Provenienza: Inghilterra

Anno: 2011

Genere: Ambient

Voto: ****

Brani migliori: The Bells of Saint Andrews, Gaze, The Names of Those Never Here, Deva C


 

Immaginiamo una spiaggia bianca e lontana, offuscata, dissolta nello specchio opaco della memoria. Ce l’abbiamo lì, in testa, e crediamo di poterne da un momento all’altro intravederne dettagli, volti, suoni e rumori distanti, figure in movimento… Ma tutto rimane, invece, così sfumato che quello che vediamo è, in realtà, solo quello che vorremmo riuscire a vedere, e chissà se si è davvero mai verificato o è solo una figura del nostro desiderio, mentre la visione svanisce in profondità insondabili di tempo, o di spazio, e non sapremo mai se è una scheggia di passato ritornato all’improvviso o un’ipotesi di futuro possibile, o un presente alternativo a quello che, per una combinazione di opzioni irreversibili, abbiamo scelto e scegliamo in ogni momento di abitare.

La vera musica ambient è la perfetta colonna sonora di visioni come queste. Esperienze per cui capita di vedere con occhi nuovi anche le pieghe più consunte della quotidianità che ci troviamo a vivere… Tutto fuorché una musica ‘escapista’, e in questo ben diversa dalla new age più deteriore, la ambient intensifica la portata emozionale della più piccola e umile esperienza che possiamo vivere qui e ora, collegandola per vie insondabili al pozzo senza fondo dell’inconscio e all’infinita potenzialità del desiderio. Uno sguardo, un sorriso, un nome e il suo richiamo improvviso di un volto… Siamo qui allo stesso tempo tutto questo ci proietta altrove, un altrove indefinito, pieno di promesse e di inquietudine.
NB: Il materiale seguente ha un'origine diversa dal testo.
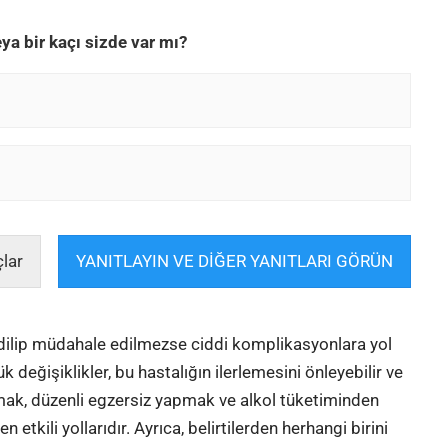
ya bir kaçı sizde var mı?
lar
YANITLAYIN VE DİĞER YANITLARI GÖRÜN
dilip müdahale edilmezse ciddi komplikasyonlara yol
 değişiklikler, bu hastalığın ilerlemesini önleyebilir ve
lamak, düzenli egzersiz yapmak ve alkol tüketiminden
etkili yollarıdır. Ayrıca, belirtilerden herhangi birini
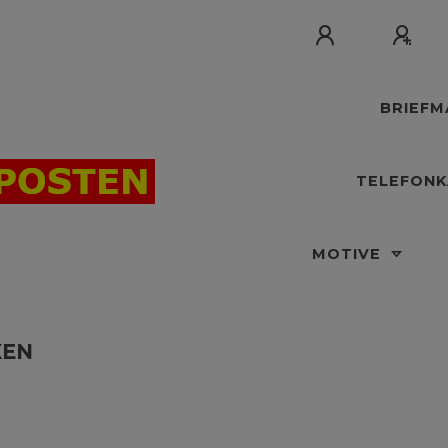
BRIEF
TELEFON
MOTIVE
XEN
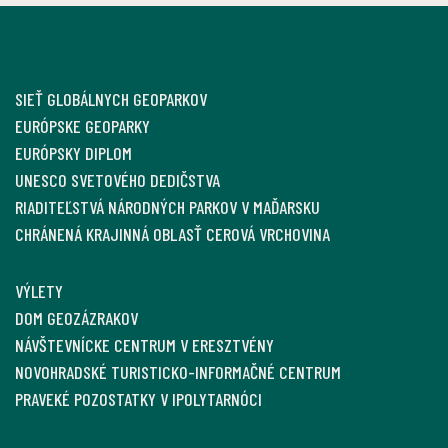
SIEŤ GLOBÁLNYCH GEOPARKOV
EURÓPSKE GEOPARKY
EURÓPSKY DIPLOM
UNESCO SVETOVÉHO DEDIČSTVA
RIADITEĽSTVÁ NÁRODNÝCH PARKOV V MAĎARSKU
CHRÁNENÁ KRAJINNÁ OBLASŤ CEROVÁ VRCHOVINA
VÝLETY
DOM GEOZÁZRAKOV
NÁVŠTEVNÍCKE CENTRUM V ERESZTVÉNY
NOVOHRADSKÉ TURISTICKO-INFORMAČNÉ CENTRUM
PRAVEKÉ POZOSTATKY V IPOLYTARNÓCI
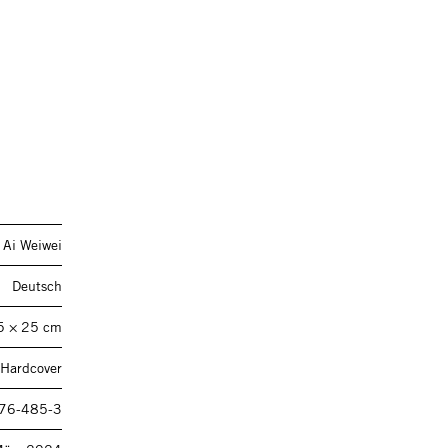
 Ai Weiwei
Deutsch
5 × 25 cm
 Hardcover
76-485-3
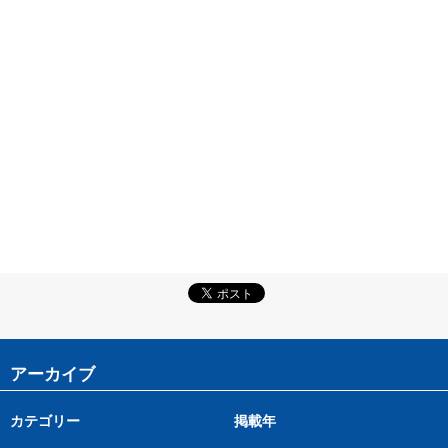
アーカイブ
カテゴリー
掲載年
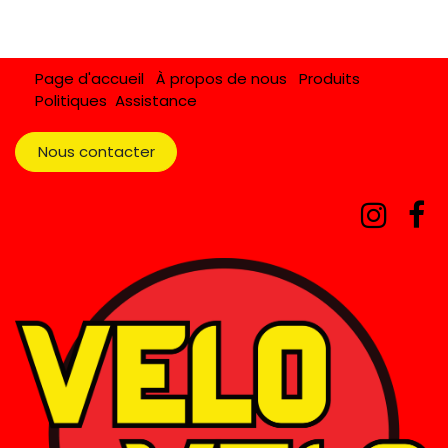
Page d'accueil
À propos de nous
Produits
Politiques
Assistance
Nous contacter​​​​​​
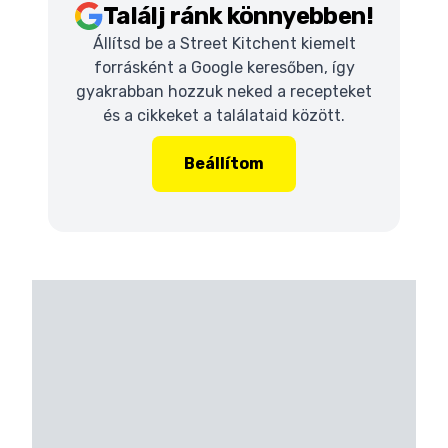
Találj ránk könnyebben!
Állítsd be a Street Kitchent kiemelt
forrásként a Google keresőben, így
gyakrabban hozzuk neked a recepteket
és a cikkeket a találataid között.
Beállítom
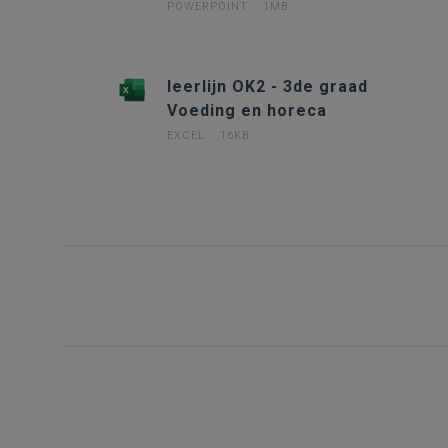
POWERPOINT
1MB
leerlijn OK2 - 3de graad
Voeding en horeca
EXCEL
16KB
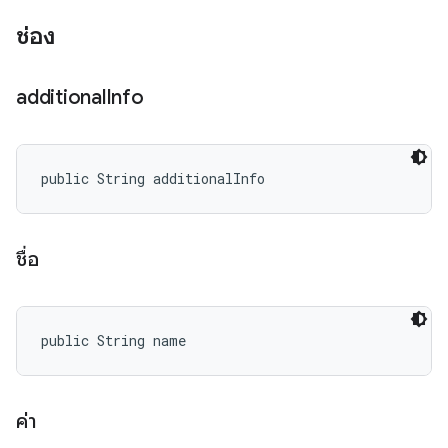
ช่อง
additional
Info
public String additionalInfo
ชื่อ
public String name
ค่า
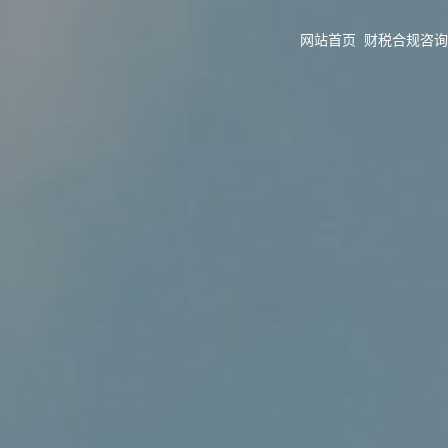
网站首页
财税合规咨询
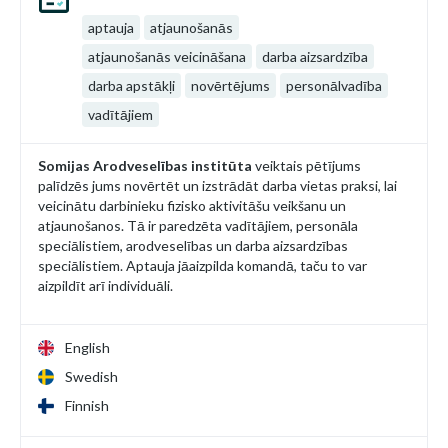
aptauja
atjaunošanās
atjaunošanās veicināšana
darba aizsardzība
darba apstākļi
novērtējums
personālvadība
vadītājiem
Somijas Arodveselības institūta
veiktais pētījums
palīdzēs jums novērtēt un izstrādāt darba vietas praksi, lai
veicinātu darbinieku fizisko aktivitāšu veikšanu un
atjaunošanos. Tā ir paredzēta vadītājiem, personāla
speciālistiem, arodveselības un darba aizsardzības
speciālistiem. Aptauja jāaizpilda komandā, taču to var
aizpildīt arī individuāli.
English
Swedish
Finnish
Un altrove che le note lunghe, risonanti della ambient evocano quadrimensionalmente, avvolgendoci con echi e silenzi, trasportandoci con un tappeto luminoso di suoni nelle dimensioni infinite ed amplissime dello spazio e del tempo che poi, però, tornano lì. A quello sguardo, a quel sorriso. A quel volto. E a noi. Qui e ora.
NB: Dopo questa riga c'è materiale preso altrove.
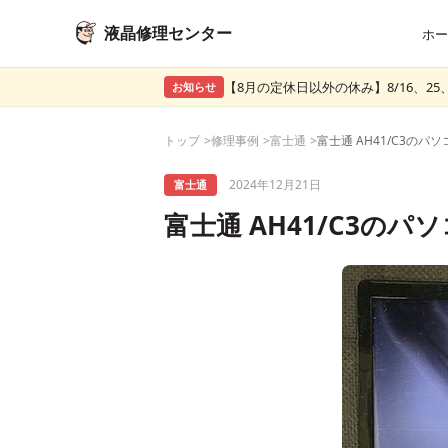
液晶修理センター
ホー
【8月の定休日以外の休み】8/16、25、
お知らせ
トップ
修理事例
富士通
2024年12月21日
富士通
富士通 AH41/C3の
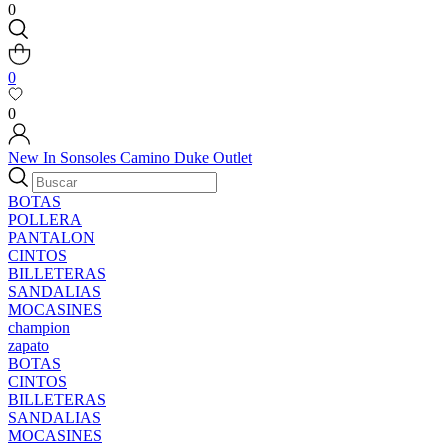
0
0
0
New In
Sonsoles
Camino
Duke
Outlet
BOTAS
POLLERA
PANTALON
CINTOS
BILLETERAS
SANDALIAS
MOCASINES
champion
zapato
BOTAS
CINTOS
BILLETERAS
SANDALIAS
MOCASINES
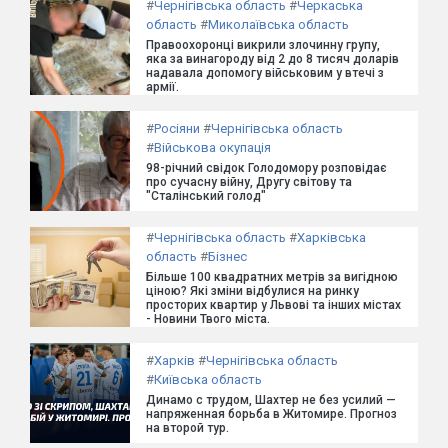
#
Чернігівська область
#
Черкаська
область
#
Миколаївська область
Правоохоронці викрили злочинну групу,
яка за винагороду від 2 до 8 тисяч доларів
надавала допомогу військовим у втечі з
армії.
#
Росіяни
#
Чернігівська область
#
Військова окупація
98-річний свідок Голодомору розповідає
про сучасну війну, Другу світову та
"Сталінський голод"
#
Чернігівська область
#
Харківська
область
#
Бізнес
Більше 100 квадратних метрів за вигідною
ціною? Які зміни відбулися на ринку
просторих квартир у Львові та інших містах
- Новини Твого міста.
#
Харків
#
Чернігівська область
#
Київська область
Динамо с трудом, Шахтер не без усилий —
напряженная борьба в Житомире. Прогноз
на второй тур.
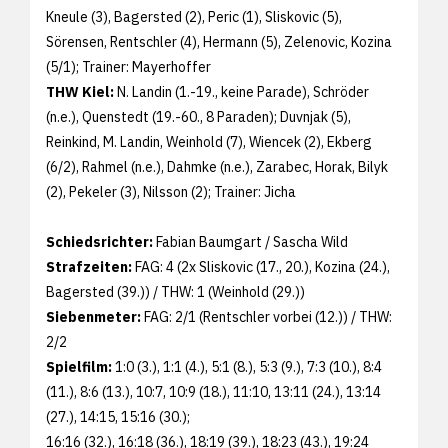
Kneule (3), Bagersted (2), Peric (1), Sliskovic (5),
Sörensen, Rentschler (4), Hermann (5), Zelenovic, Kozina
(5/1); Trainer: Mayerhoffer
THW Kiel:
N. Landin (1.-19., keine Parade), Schröder
(n.e.), Quenstedt (19.-60., 8 Paraden); Duvnjak (5),
Reinkind, M. Landin, Weinhold (7), Wiencek (2), Ekberg
(6/2), Rahmel (n.e.), Dahmke (n.e.), Zarabec, Horak, Bilyk
(2), Pekeler (3), Nilsson (2); Trainer: Jicha
Schiedsrichter:
Fabian Baumgart / Sascha Wild
Strafzeiten:
FAG: 4 (2x Sliskovic (17., 20.), Kozina (24.),
Bagersted (39.)) / THW: 1 (Weinhold (29.))
Siebenmeter:
FAG: 2/1 (Rentschler vorbei (12.)) / THW:
2/2
Spielfilm:
1:0 (3.), 1:1 (4.), 5:1 (8.), 5:3 (9.), 7:3 (10.), 8:4
(11.), 8:6 (13.), 10:7, 10:9 (18.), 11:10, 13:11 (24.), 13:14
(27.), 14:15, 15:16 (30.);
16:16 (32.), 16:18 (36.), 18:19 (39.), 18:23 (43.), 19:24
Robin Guthrie e Harold Budd, in Bordeaux, ci parlano un po’ di tutto questo con i loro suoni, con le loro romanze senza parole iridescenti e alonate, con atmosfere di misteriosa serenità che nella prima parte del disco sfiorano l’assoluta intensità del capolavoro, raggiungendola nell’apice di dolcezza ultraterrena di The Bells of Saint Andrews. Dopo i brani si allungano e viene meno un po’ di concentrazione melodica, ma il fascino di ogni composizione qui raccolta rimane profondo. Da consigliare a chiunque abbia amato l’immenso Mysterious Skin, ma anche ai giovani seguaci di etichette come la Type e la Erased Tapes e musicisti come Richard Skelton, Dustin O’Halloran e Jon Hopkins.